A empresa está entrando com recurso contra a mais recente decisão e apresentará argumentos técnicos, com variados graus de mérito, sobre por que não é um monopólio. Mas o processo também lança uma desconfortável luz sobre a concentração de poder em meia dúzia de empresas. O oligopólio resultante é o desafio econômico e político do nosso tempo.

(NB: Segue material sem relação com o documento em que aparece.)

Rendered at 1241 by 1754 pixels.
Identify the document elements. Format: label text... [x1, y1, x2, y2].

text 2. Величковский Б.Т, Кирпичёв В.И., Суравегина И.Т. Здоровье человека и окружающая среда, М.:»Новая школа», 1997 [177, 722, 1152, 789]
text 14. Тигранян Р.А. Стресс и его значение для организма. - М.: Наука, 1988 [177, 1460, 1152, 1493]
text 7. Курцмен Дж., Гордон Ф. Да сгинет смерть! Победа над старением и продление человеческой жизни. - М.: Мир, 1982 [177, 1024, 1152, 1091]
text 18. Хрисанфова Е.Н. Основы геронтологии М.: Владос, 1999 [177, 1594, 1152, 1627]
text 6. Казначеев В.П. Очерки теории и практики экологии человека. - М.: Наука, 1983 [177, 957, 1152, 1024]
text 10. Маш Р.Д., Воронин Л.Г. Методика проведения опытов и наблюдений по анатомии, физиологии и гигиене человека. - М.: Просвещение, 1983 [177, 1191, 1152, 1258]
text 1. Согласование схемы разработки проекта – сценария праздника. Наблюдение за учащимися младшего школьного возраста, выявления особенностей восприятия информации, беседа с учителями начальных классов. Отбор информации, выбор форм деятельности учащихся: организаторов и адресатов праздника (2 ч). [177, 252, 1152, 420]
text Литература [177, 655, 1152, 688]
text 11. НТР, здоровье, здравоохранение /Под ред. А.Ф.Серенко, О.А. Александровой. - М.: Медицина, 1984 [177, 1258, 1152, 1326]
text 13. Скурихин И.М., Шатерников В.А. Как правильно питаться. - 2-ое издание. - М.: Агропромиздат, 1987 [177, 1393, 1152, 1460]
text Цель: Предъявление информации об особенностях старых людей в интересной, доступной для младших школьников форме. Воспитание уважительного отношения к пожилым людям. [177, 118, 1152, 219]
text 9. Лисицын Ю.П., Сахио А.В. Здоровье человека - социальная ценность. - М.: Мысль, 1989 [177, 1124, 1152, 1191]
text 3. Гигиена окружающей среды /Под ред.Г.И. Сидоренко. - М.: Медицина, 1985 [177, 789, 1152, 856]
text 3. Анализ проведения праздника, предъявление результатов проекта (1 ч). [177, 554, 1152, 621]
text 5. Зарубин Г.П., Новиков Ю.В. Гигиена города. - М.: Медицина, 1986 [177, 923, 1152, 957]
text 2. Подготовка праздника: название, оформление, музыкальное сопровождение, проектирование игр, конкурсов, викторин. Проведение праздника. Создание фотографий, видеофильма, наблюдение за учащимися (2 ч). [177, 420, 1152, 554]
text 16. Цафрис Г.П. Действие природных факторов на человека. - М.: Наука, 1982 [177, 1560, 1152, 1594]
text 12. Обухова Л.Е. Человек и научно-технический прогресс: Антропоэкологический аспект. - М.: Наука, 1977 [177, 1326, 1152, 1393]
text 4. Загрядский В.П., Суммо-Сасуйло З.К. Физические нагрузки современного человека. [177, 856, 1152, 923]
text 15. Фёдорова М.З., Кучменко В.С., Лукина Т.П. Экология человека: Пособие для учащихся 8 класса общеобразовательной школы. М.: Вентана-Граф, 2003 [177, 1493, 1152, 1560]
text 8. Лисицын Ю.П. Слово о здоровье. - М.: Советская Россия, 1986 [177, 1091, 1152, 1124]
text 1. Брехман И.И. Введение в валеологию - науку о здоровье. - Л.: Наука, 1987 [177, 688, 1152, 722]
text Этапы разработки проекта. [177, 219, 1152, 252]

Em estudo divulgado no mês passado, economistas da Organização para a Cooperação e Desenvolvimento Econômico (OCDE) relacionaram a difusão insuficiente de novas tecnologias à fragilidade do crescimento total da produtividade. As maiores empresas, especialmente nos setores mais digitalmente conectados da economia (tecnologia, finanças e mídia), são incrivelmente produtivas. Todas as demais, nem tanto. A consequência é que o crescimento da economia, como um todo, saiu lesado.

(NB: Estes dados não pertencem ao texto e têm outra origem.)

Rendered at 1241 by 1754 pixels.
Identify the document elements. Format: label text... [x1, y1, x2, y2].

Outro motivo para a concentração de poder corporativo é a conquista política. Os americanos inventaram a política antitruste contemporânea e adoram investir contra a velha Europa “estatizante”. Mas um estudo fascinante dos acadêmicos Germán Gutiérrez e Thomas Philippon mostra que os mercados da UE são, na verdade, mais competitivos. Eles têm níveis mais baixos de concentração, excedentes de lucros mais reduzidos e menores barreiras regulatórias ao ingresso.

Pesquisa publicada nos últimos anos mostra que a concentração e as taxas de lucro aumentaram para a maioria dos setores produtivos americanos desde a década de 1990. Jason Furman, o ex-diretor do Conselho dos Assessores Econômicos, sugeriu que esse fenômeno pode explicar  as barreiras ao ingresso em alguns mercados. O acadêmico David Autor vinculou a mesma consolidação à diminuição da participação do trabalho na economia dos Estados Unidos. Há evidências, também, de que um pequeno grupo de empresas “superstars” está bem à frente de outras, não apenas em termos de lucros como também de produtividade.